Aim of the task:
From the records, return each line that has the word "Profile" in it.

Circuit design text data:

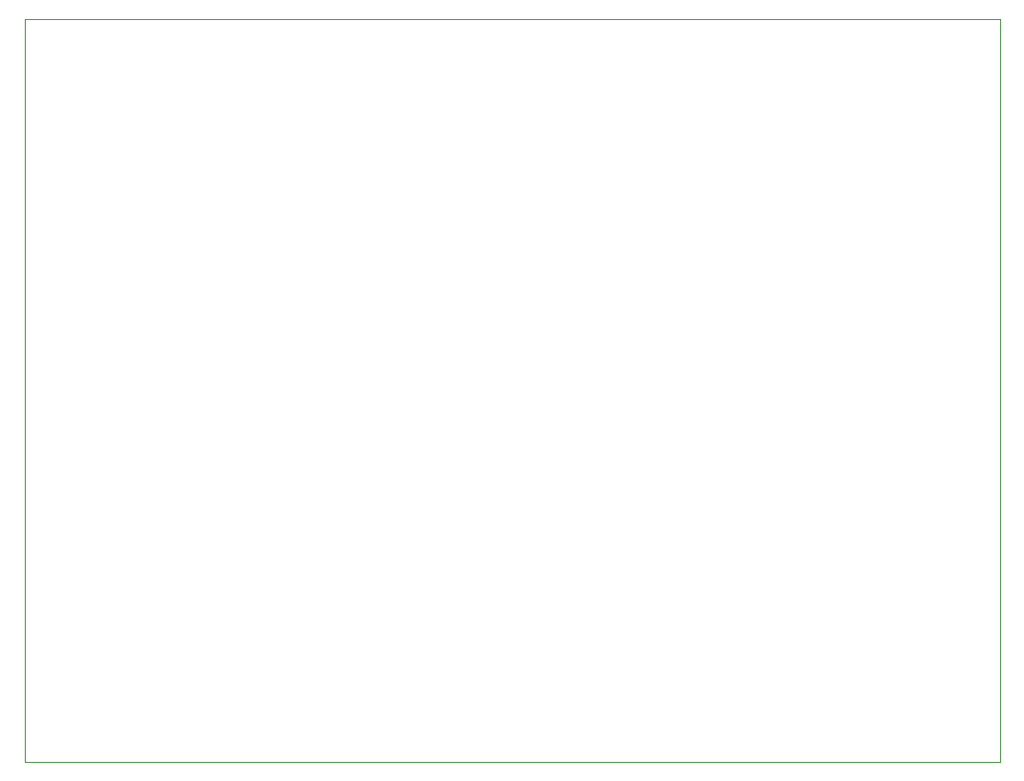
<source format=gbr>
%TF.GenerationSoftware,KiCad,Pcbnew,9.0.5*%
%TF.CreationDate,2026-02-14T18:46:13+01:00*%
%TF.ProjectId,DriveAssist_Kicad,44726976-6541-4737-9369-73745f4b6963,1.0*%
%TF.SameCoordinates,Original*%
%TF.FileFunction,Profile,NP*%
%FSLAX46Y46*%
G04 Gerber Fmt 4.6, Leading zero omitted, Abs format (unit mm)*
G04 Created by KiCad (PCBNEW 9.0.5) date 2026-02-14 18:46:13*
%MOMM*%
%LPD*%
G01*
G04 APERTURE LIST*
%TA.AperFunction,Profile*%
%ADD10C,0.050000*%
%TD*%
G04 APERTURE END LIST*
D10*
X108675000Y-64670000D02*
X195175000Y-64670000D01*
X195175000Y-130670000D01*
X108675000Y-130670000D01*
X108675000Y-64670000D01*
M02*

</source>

--

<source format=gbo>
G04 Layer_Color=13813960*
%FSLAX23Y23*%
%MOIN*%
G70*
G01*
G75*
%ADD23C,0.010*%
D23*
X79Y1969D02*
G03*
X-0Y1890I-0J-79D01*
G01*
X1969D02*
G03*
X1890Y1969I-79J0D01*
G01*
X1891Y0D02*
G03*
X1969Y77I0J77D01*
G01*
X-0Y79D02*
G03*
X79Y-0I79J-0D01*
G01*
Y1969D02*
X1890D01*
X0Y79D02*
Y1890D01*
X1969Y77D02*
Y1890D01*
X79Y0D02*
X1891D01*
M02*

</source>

The answer:
%TF.FileFunction,Profile,NP*%
%TA.AperFunction,Profile*%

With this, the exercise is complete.